Directions for this task: From the line holding "34: (283, 43, 0.93)" through the line holding "[00:03.750]" below, write out every line exactly; include both of those lines and drop the pictures.

Stored items:
◆ ◆ ◆ ◆ ◆ ◆ ◆

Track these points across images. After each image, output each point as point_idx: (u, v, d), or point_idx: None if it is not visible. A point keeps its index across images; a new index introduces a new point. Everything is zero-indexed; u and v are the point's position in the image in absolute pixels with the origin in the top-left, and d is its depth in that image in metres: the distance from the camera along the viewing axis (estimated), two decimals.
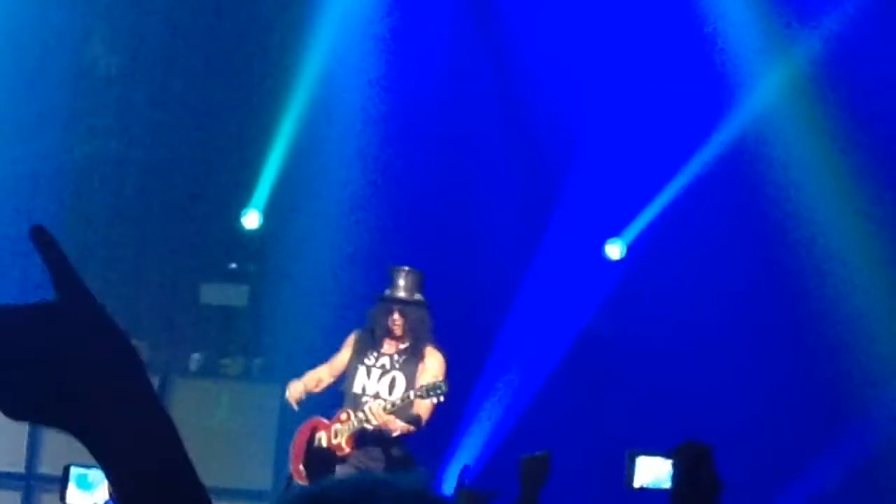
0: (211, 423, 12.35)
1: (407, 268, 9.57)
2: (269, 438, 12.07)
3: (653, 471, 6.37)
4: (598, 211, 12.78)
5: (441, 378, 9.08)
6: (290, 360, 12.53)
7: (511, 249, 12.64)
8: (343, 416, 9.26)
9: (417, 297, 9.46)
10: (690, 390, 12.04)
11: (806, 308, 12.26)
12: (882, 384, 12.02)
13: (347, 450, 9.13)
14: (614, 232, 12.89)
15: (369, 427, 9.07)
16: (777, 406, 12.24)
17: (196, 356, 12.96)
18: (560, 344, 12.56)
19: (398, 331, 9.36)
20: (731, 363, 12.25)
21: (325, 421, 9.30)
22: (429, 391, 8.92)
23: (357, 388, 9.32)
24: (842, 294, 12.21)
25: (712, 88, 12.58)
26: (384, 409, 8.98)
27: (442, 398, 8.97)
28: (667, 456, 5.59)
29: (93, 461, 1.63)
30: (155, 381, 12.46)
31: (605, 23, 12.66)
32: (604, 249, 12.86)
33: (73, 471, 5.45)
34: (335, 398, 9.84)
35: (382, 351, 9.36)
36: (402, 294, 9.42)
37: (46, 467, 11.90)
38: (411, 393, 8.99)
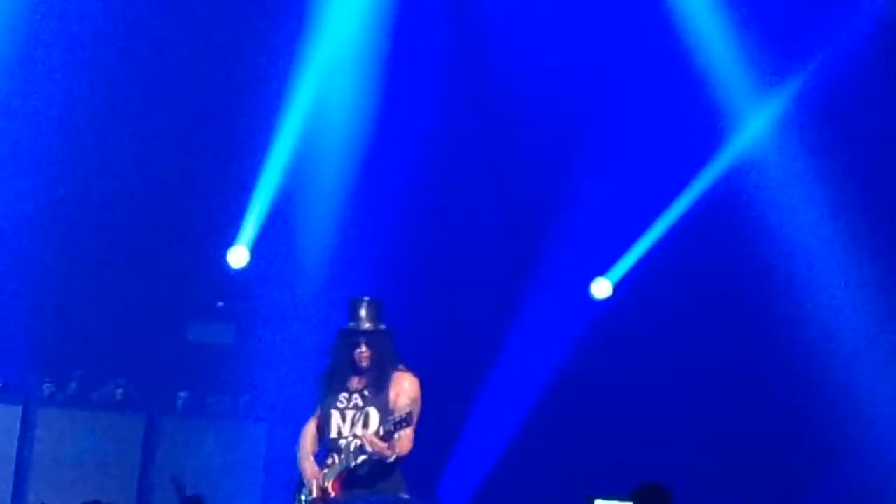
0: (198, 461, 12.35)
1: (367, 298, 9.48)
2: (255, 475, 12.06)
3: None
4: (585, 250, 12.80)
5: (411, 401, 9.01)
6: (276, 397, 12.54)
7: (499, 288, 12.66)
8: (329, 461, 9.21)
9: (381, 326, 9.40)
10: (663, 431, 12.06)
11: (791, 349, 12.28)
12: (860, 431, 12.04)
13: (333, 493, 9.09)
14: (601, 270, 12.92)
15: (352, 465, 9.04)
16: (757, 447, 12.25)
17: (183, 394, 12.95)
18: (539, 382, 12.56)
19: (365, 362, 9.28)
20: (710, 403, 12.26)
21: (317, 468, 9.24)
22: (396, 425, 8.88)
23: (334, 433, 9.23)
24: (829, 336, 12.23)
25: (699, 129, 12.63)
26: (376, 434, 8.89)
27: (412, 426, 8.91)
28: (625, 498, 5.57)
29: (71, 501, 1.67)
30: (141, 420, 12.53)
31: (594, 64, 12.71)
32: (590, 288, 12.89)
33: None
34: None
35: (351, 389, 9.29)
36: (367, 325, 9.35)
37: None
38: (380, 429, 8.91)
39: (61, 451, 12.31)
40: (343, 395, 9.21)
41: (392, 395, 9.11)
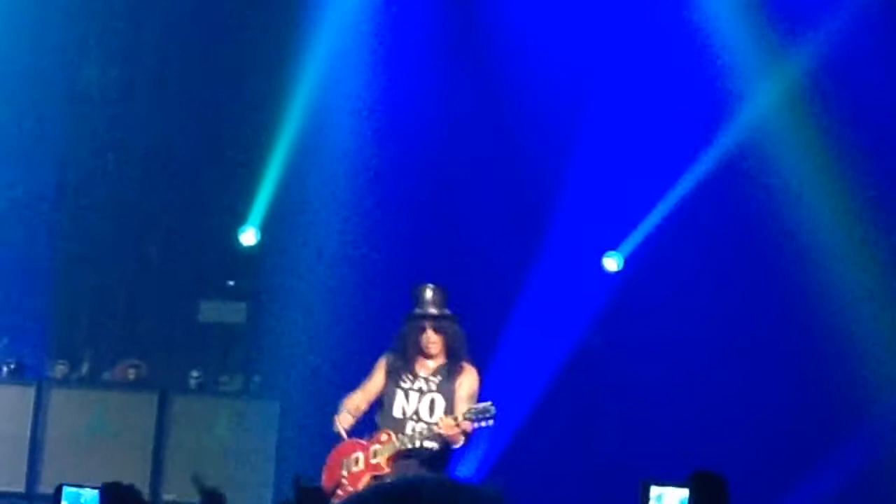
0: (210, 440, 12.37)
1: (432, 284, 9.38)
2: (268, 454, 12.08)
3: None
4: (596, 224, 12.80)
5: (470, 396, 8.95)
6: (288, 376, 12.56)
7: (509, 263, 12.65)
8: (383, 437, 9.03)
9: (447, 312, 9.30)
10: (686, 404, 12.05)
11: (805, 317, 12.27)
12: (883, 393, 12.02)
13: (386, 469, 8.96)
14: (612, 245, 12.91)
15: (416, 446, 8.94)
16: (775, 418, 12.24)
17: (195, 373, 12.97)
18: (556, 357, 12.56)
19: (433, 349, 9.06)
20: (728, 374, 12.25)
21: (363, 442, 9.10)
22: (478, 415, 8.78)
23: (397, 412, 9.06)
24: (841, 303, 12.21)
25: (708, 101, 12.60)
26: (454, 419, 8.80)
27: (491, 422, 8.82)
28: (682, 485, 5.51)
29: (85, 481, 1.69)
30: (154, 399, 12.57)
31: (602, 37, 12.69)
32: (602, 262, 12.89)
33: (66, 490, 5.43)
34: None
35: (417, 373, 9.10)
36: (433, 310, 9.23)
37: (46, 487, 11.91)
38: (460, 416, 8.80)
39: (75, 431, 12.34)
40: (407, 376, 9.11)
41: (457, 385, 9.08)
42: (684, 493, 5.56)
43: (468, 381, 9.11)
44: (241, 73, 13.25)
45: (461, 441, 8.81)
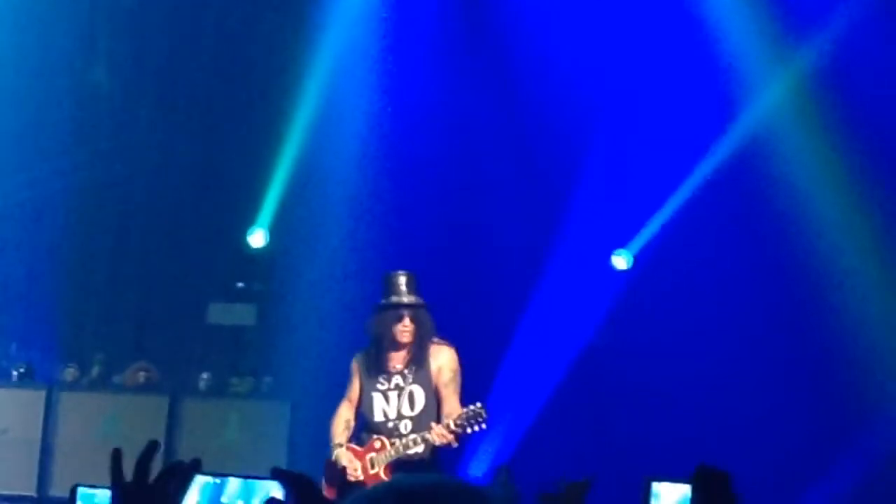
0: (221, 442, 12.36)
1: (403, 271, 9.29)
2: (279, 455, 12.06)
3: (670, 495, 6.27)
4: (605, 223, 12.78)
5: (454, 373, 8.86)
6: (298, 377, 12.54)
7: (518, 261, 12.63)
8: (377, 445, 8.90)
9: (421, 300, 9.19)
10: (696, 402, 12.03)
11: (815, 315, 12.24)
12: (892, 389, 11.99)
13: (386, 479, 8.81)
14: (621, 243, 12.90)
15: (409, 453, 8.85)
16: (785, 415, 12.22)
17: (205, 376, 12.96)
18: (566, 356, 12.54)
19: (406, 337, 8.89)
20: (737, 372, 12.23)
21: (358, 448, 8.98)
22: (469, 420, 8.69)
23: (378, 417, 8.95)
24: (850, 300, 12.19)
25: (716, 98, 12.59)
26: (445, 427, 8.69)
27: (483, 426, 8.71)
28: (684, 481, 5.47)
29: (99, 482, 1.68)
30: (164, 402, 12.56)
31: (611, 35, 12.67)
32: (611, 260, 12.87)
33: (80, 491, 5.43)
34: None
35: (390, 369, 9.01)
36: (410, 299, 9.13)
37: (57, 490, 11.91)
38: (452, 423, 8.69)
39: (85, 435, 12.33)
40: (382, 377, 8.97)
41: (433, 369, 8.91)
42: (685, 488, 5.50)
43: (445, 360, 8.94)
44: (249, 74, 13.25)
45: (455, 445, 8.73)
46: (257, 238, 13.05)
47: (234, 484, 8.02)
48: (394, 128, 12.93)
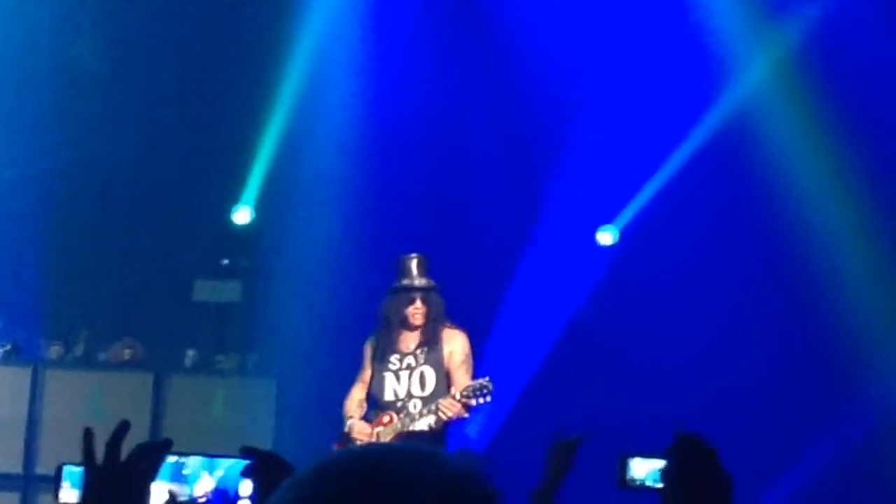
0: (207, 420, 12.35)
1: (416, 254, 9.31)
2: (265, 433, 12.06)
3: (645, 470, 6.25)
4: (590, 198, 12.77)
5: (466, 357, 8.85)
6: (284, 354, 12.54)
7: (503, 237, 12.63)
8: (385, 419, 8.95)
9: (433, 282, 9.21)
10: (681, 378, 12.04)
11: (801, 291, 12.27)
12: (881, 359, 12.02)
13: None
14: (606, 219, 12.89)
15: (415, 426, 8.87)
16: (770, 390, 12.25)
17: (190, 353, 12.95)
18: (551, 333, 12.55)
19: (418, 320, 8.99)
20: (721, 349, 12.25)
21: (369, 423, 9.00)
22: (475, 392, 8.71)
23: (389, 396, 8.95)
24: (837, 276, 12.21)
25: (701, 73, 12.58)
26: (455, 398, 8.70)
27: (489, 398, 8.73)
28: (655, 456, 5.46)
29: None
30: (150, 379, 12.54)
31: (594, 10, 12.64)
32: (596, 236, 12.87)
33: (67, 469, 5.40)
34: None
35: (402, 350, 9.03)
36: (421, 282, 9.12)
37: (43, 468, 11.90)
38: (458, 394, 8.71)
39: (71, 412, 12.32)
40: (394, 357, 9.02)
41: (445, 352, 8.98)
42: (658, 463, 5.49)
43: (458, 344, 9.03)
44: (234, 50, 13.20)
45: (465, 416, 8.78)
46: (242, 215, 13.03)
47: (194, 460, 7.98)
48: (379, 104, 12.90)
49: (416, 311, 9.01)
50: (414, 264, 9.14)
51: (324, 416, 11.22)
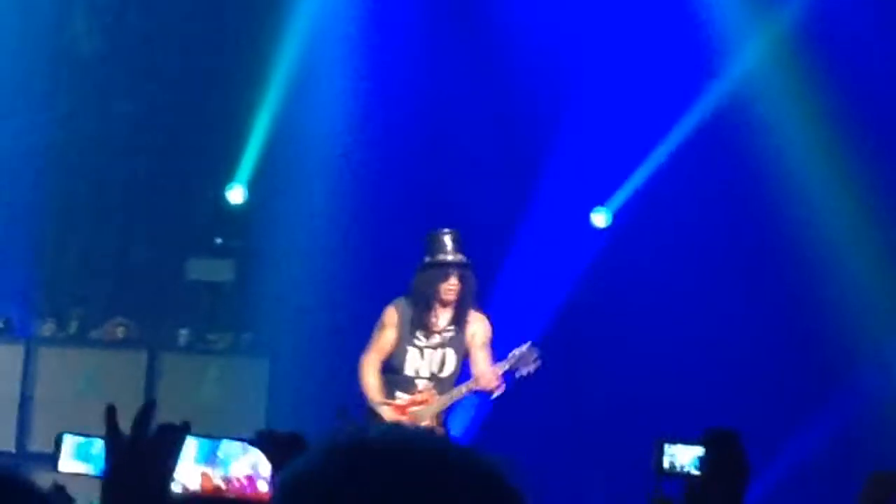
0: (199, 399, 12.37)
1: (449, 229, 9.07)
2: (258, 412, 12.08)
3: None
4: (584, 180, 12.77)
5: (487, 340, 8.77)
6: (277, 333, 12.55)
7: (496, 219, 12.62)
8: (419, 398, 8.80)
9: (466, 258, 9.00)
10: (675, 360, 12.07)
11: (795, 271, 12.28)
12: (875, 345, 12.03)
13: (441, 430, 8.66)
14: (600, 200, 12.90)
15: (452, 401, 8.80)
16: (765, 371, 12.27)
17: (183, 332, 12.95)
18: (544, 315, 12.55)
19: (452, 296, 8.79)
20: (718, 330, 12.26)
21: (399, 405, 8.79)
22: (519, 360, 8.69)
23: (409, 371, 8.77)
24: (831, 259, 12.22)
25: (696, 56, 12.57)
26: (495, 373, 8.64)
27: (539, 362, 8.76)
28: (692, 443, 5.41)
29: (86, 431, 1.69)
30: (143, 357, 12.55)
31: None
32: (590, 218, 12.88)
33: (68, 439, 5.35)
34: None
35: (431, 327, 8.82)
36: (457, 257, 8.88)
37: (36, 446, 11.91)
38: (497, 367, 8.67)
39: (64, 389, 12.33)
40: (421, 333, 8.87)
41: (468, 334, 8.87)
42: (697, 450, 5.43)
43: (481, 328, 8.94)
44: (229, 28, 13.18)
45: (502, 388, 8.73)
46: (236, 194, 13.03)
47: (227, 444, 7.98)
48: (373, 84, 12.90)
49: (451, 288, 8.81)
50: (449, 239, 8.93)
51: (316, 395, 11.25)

◆ ◆ ◆ ◆ ◆ ◆ ◆

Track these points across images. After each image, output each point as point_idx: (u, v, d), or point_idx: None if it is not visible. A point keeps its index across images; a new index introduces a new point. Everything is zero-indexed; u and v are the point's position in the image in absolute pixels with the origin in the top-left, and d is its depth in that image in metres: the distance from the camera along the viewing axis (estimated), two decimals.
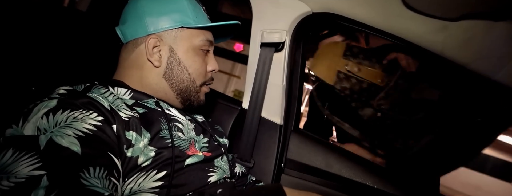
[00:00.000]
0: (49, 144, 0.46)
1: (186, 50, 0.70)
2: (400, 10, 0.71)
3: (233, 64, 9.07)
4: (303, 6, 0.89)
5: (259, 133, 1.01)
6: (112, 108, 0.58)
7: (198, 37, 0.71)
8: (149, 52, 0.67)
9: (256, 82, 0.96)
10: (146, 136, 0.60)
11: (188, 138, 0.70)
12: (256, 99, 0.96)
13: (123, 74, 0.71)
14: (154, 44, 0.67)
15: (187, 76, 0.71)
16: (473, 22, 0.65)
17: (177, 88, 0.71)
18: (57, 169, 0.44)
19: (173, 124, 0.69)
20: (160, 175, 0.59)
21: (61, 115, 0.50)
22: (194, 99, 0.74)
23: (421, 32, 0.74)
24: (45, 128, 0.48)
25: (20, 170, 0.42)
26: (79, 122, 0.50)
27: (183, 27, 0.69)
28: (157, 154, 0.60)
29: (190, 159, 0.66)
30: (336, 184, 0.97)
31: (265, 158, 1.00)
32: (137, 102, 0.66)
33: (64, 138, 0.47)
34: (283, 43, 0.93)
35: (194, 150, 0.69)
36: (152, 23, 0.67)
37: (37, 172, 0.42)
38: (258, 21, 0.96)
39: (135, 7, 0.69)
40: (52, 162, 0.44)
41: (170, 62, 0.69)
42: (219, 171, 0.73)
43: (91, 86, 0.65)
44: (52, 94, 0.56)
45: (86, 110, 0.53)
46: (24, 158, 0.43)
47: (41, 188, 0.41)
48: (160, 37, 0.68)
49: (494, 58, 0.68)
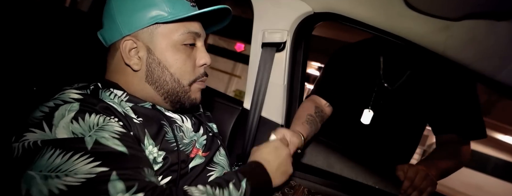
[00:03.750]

◆ ◆ ◆ ◆ ◆ ◆ ◆

Answer to the exercise:
34: (283, 43, 0.93)
35: (194, 150, 0.69)
36: (152, 23, 0.67)
37: (37, 172, 0.42)
38: (258, 21, 0.96)
39: (135, 7, 0.69)
40: (52, 162, 0.44)
41: (170, 62, 0.69)
42: (219, 171, 0.73)
43: (91, 86, 0.65)
44: (52, 94, 0.56)
45: (86, 110, 0.53)
46: (24, 158, 0.43)
47: (41, 188, 0.41)
48: (160, 37, 0.68)
49: (494, 58, 0.68)
[00:03.750]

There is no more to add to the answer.